### SELECTED EXCERPT
───
In response to the report, U.S. District Court for Massachusetts Judge Nancy Gertner issued a procedural order on trace evidence earlier this year. She cited the report’s highlighting of fundamental questions regarding the extent to which certain evidence is scientifically valid and the extent to which forensic practitioners rely on expert interpretation that could be biased or errorprone. Gertner urged prosecutors and defense lawyers to take the various evidence statutes and admissibility hearings seriously and warned attorneys not to expect evidence to be admitted simply because it traditionally has been.
Simon Cole, criminology, law, and society professor at the University of California, Irvine, says that some judges and litigants have contended that the various evidentiary hearings cited by Gertner do not apply to certain types of evidence and that hearings are not needed in those cases for any number of reasons, including the fact that the sciences are not new. Cole says Gertner’s order appears to be designed to clearly reject those notions.
It is unusual for judges to be proactive in this way, says David Faigman, law professor at the University of California’s Hastings College of the Law. Faigman adds, “It’s about time.” Faigman has written about the lack of scientific validation for commonly accepted techniques like latent fingerprint analysis.
Although many people assume that fingerprint evidence is airtight, it should be noted that such evidence is rarely perfect. Often only a small trace has been left behind and that fragment may not be good enough to produce a high-quality latent print. Given the meager bit they work with, experts can get it wrong when they do their analysis, as occurred in the 2004 Madrid train bombing case where the FBI mistakenly deemed that the fingerprints in the case matched that of an Islamic lawyer in Oregon named Brandon Mayfield, who was wrongfully arrested for the bombing.
Judge Gertner’s order does not just send a message to prosecutors. It is also directed at defense attorneys, explains D. Michael Risinger, law professor at the Seton Hall University School of Law. He says the order means defense attorneys will have to research the evidence they are refuting and present their own witnesses at trial.
───
### THINGS TO DO
1. List every person named in the passage on the court order concerning forensic evidence.
2. Carry the passage on the court order concerning forensic evidence forward from its final sentence.

Items from a data source
───
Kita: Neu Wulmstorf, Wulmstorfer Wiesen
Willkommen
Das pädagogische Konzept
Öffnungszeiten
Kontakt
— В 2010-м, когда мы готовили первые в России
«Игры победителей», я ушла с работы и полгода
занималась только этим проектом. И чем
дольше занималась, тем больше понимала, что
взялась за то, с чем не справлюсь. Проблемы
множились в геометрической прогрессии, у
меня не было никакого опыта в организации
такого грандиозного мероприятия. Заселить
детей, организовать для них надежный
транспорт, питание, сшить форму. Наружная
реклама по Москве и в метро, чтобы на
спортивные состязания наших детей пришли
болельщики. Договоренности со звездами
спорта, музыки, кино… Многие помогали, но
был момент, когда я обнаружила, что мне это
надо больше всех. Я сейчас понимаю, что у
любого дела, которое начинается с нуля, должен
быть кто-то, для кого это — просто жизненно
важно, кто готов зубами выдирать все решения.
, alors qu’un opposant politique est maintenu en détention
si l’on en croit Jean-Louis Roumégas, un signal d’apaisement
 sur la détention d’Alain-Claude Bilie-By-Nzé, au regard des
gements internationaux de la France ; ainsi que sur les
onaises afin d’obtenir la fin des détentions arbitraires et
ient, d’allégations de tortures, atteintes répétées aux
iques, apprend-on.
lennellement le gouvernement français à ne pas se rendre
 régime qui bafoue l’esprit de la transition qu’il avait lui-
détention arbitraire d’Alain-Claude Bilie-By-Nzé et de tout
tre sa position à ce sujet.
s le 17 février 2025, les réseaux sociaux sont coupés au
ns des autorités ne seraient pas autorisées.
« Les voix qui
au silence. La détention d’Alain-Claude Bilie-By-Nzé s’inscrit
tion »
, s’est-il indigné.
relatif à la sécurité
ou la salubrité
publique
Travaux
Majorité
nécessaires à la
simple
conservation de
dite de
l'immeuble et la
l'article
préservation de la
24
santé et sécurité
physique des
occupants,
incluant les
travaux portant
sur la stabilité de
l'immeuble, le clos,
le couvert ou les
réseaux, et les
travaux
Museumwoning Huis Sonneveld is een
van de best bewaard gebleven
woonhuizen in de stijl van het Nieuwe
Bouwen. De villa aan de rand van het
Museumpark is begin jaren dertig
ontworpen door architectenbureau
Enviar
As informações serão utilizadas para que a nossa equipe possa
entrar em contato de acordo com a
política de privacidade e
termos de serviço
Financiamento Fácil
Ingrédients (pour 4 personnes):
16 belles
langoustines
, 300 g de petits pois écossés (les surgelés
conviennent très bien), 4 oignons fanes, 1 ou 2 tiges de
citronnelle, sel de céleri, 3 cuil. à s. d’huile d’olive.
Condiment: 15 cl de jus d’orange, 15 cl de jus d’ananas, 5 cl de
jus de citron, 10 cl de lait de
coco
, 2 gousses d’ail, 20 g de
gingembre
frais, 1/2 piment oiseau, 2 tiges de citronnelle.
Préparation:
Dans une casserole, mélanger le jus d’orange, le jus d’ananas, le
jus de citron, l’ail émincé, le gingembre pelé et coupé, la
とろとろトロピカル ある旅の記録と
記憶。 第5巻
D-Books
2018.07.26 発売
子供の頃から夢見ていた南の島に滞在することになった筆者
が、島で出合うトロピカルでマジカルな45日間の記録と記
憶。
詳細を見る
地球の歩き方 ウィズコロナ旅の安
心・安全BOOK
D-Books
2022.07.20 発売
───
### TASK-BY-TASK ANSWERS
1. Nancy Gertner, Simon Cole, David Faigman, Brandon Mayfield, D. Michael Risinger

2.
Joseph Bono, president of the American Association of Forensic Scientists and forensic sciences professor at Purdue University, agrees that some forensics are oversold. For example, he notes, “The conclusion that a lot of people are saying right now, or making, is that a particular print came from one person to the exclusion of everybody else. That statement’s been made for a number of years. I think we have to look at that again.”
At the same time, he says the legal system should not throw out the baby with the bath water. For example, in the Mayfield case, a better version of the fingerprints did lead international authorities to the actual perpetrators in the end. Rather than ditching forensic evidence, Bono suggests improvements that can strengthen the field, such as coming up with thresholds for assessing the amount and quality of a latent fingerprint before drawing a conclusion. That tracks with the thrust of the NAS report, which included recommendations for developing forensic science standards, certifications for testers and labs, and oversight.
Faigman says he thinks Gertner may be “at the vanguard of what I would expect to be a movement that will pick up momentum over time.”
Risinger isn’t so sure. There are many reasons why judges might not want to issue orders like this or encourage the hearings that Gertner cites in her order, he says. “They are skeptical of challenges to prosecution-proffered experts and challenges to the reliability of various forensic disciplines,” says Risinger, adding that many judges are ex-prosecutors who themselves used this type of evidence. “Think about the psychological position that puts you in—what you used to convict people 20 years ago really wasn’t as reliable as you thought it was,” he says.